Par un jugement n° 1809327 - 1809331 du 8 avril 2019, le magistrat désigné par le président du tribunal administratif de Lyon a joint ces deux demandes et les a rejetées.
Procédure devant la cour
Par une requête enregistrée le 19 juin 2019, M. et Mme C..., représentés par Me A..., demandent à la cour :
1°) d'annuler ce jugement du tribunal administratif de Lyon du 8 avril 2019 ;
2°) d'annuler les décisions du préfet de l'Ain du 21 novembre 2018 ;
3°) d'enjoindre au préfet de délivrer à chacun d'eux un titre de séjour " vie privée et familiale " ou, à défaut, de réexaminer leur situation dans un délai d'un mois et de leur délivrer une autorisation provisoire de séjour ;
4°) de mettre à la charge de l'Etat le versement à leur conseil de la somme de 1 500 euros en application des articles L. 761-1 du code de justice administrative et 37 de la loi du 10 juillet 1991 relative à l'aide juridique.
Ils soutiennent que :
- la décision les obligeant à quitter le territoire a été prise en méconnaissance de l'article L. 511-4 10° du code de l'entrée et du séjour des étrangers et du droit d'asile dès lors que M. C... a été diagnostiqué d'une grave maladie au cours de l'année 2018 et que son traitement n'est pas disponible en Albanie ;
- la décision, méconnaît l'article 8 de la convention européenne de sauvegarde des droits de l'homme et des libertés fondamentales, l'article L. 313-11 7° du code de l'entrée et du séjour des étrangers et du droit d'asile et est entachée d'une erreur manifeste d'appréciation ainsi que d'un défaut d'examen particulier de leur situation compte tenu de sa rédaction stéréotypée ;
- la décision fixant le pays de renvoi méconnaît les articles 3 et 8 de la convention européenne de sauvegarde des droits de l'homme et des libertés fondamentales et est entachée d'une erreur manifeste d'appréciation ainsi que d'un défaut d'examen particulier s'agissant des risques qu'ils encourent en cas de retour en Albanie.

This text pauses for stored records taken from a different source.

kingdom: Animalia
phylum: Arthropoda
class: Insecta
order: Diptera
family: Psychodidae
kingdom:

Par un mémoire enregistré le 8 octobre 2019, le préfet de l'Ain conclut au rejet de la requête.
Il soutient qu'aucun des moyens soulevés n'est fondé.
M. et Mme C... ont été admis au bénéfice de l'aide juridictionnelle totale par une décision du bureau d'aide juridictionnelle du 28 mai 2019.

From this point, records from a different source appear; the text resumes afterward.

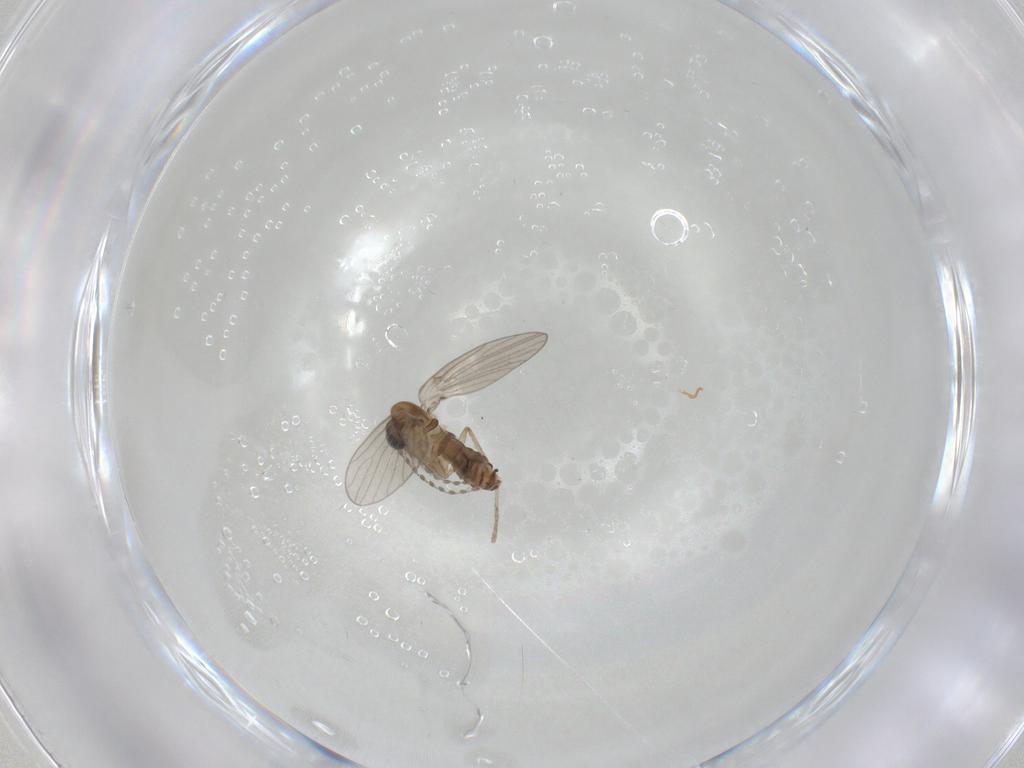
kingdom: Animalia
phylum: Arthropoda
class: Insecta
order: Diptera
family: Psychodidae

Vu les autres pièces du dossier ;
Vu :
- la convention européenne de sauvegarde des droits de l'homme et des libertés fondamentales ;
- le code de l'entrée et du séjour des étrangers et du droit d'asile ;
- la loi n° 91-647 du 10 juillet 1991 relative à l'aide juridique et le décret n° 91-1266 du 19 décembre 2011 pris pour son application ;
- le code de justice administrative ;
Le président de la formation de jugement ayant dispensé le rapporteur public, sur sa proposition, de prononcer des conclusions à l'audience ;
Les parties ayant été régulièrement averties du jour de l'audience ;
Après avoir entendu au cours de l'audience publique :
- le rapport de Mme I... H..., première conseillère,
- et les observations de Me B... pour M. et Mme C... ;
Et après avoir pris connaissance de la note en délibéré enregistrée le 25 octobre 2019, produite par le préfet de l'Ain ;
1. M. et Mme C... relèvent appel du jugement du 8 avril 2019 par lequel le magistrat désigné par le président du tribunal administratif de Lyon a rejeté leur demande d'annulation dirigée contre l'arrêté du 21 novembre 2018 du préfet de l'Ain qui leur a fait obligation de quitter le territoire français dans le délai de trente jours et a désigné le pays de renvoi en cas d'éloignement d'office.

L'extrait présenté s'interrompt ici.